Viewing the Post-Mortem

  1. After closing an incident, the AI begins generating the post-mortem automatically.
  2. Navigate to the Postmortem tab on the incident detail page.
  3. The UI updates in real-time as the AI generates each section.
  4. Once complete, review the post-mortem for accuracy and completeness.

You can also manually regenerate the post-mortem from the incident detail page if you update incident notes or add new information after the initial generation.

Data Quality Matters

The post-mortem quality depends on the completeness of your incident record. If the AI lacks sufficient data for any section, it will state this clearly rather than fabricating content. Enable the AI Scribe Agent early in the incident to capture comprehensive timeline data.

Review AI Scribe Outputs

The AI Scribe Agent works alongside you during the incident and generates outputs automatically:

  • AI Summary: A synthesized summary of the incident drawn from channel conversations, status changes, and key events.
  • Timeline: A structured timeline reconstructed from incident activity.
  • Key Events: Significant discoveries, mitigation actions, and decisions identified from communications.
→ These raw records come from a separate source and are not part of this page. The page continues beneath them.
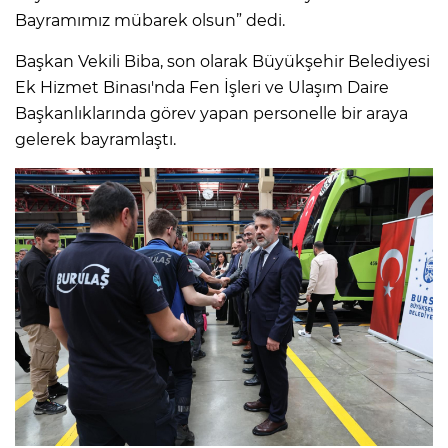
Bayramımız mübarek olsun” dedi.
Başkan Vekili Biba, son olarak Büyükşehir Belediyesi
Ek Hizmet Binası'nda Fen İşleri ve Ulaşım Daire
Başkanlıklarında görev yapan personelle bir araya
gelerek bayramlaştı.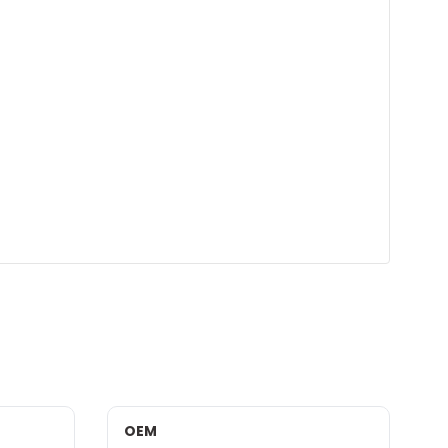
OEM
İ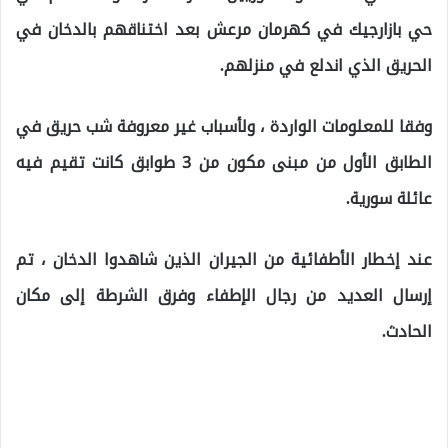
حي بازارجيك في كهرمان مرعش بعد اختناقهم بالدخان في
الحريق الذي اندلع في منزلهم.
وفقا للمعلومات الواردة ، ولأسباب غير معروفة شب حريق في
الطابق الأول من مبنى مكون من 3 طوابق كانت تقيم فيه
عائلة سورية.
عند إخطار الأطفائية من الجيران الذين شاهدوا الدخان ، تم
إرسال العديد من رجال الإطفاء وفرق الشرطة إلى مكان
الحادث.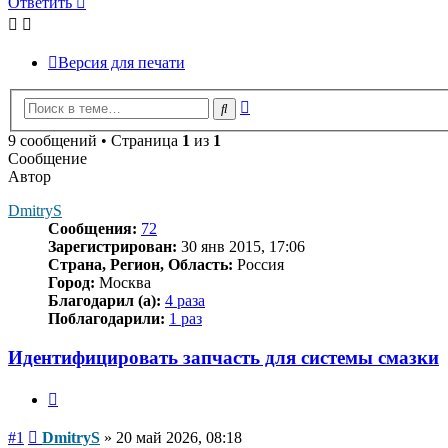
Ответить
Версия для печати
Расширенный
Поиск
поиск
9 сообщений • Страница
1
из
1
Сообщение
Автор
DmitryS
Сообщения:
72
Зарегистрирован:
30 янв 2015, 17:06
Страна, Регион, Область:
Россия
Город:
Москва
Благодарил (а):
4 раза
Поблагодарили:
1 раз
Идентифицировать запчасть для системы смазки
Цитата
Сообщение
#1
DmitryS
»
20 май 2026, 08:18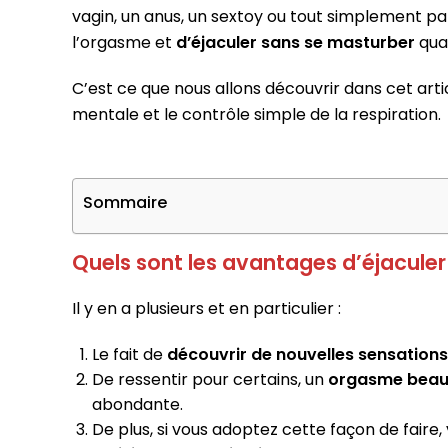
vagin, un anus, un sextoy ou tout simplement par 
l’orgasme et
d’éjaculer sans se masturber
qua
C’est ce que nous allons découvrir dans cet arti
mentale et le contrôle simple de la respiration.
Sommaire
Quels sont les avantages d’éjaculer
Il y en a plusieurs et en particulier :
Le fait de
découvrir de nouvelles sensations
De ressentir pour certains, un
orgasme beauc
abondante.
De plus, si vous adoptez cette façon de faire,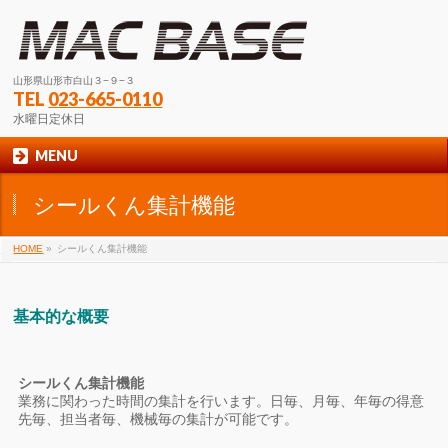
山形県山形市白山３−９−３
TEL
023-665-0110
水曜日定休日
MENU
シールくん集計機能
HOME
»
シールくん集計機能
基本的な概要
シールくん集計機能
業務に関わった時間の集計を行います。日毎、月毎、年毎の得意
先毎、担当者毎、機械毎の集計が可能です。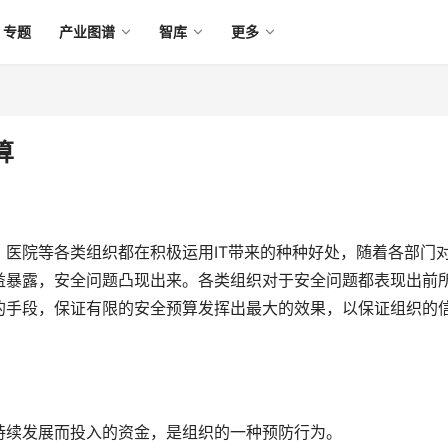
专题
产业图谱
智库
更多
算
医院等各类组织都在积极运用IT带来的种种好处，随着各部门
益暴露，安全问题凸现出来。各类组织对于安全问题都表现出前
的手段，保证有限的安全预算发挥出最大的效果，以保证组织的
持续发展而投入的资金，是组织的一种预防行为。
Access these from the AI Summary and Timeline sections on the incident details page. Review them for accuracy and completeness — they're generated from what was captured during the incident, so the quality of your real-time documentation directly affects the quality of these outputs.

AI Summary timeline

Contribute to Post-Incident Learning

Resolving the incident is the end of the immediate response, but the beginning of the learning cycle:

  • Complete your action items — Follow through on the tasks assigned to you within their deadlines. Check the Action Items tab periodically.
  • Participate in the retrospective — Bring your perspective on what happened, what went well, and what could be improved. The AI Scribe draft gives the team a head start, but human context is essential.
  • Flag runbook improvements — If a runbook was missing steps, had outdated instructions, or didn't cover the scenario you encountered, let your administrator know so it can be updated.
  • Share knowledge — If you learned something that would help the broader team (a new debugging technique, a service behavior you didn't expect, a monitoring gap), communicate it through your team's usual channels.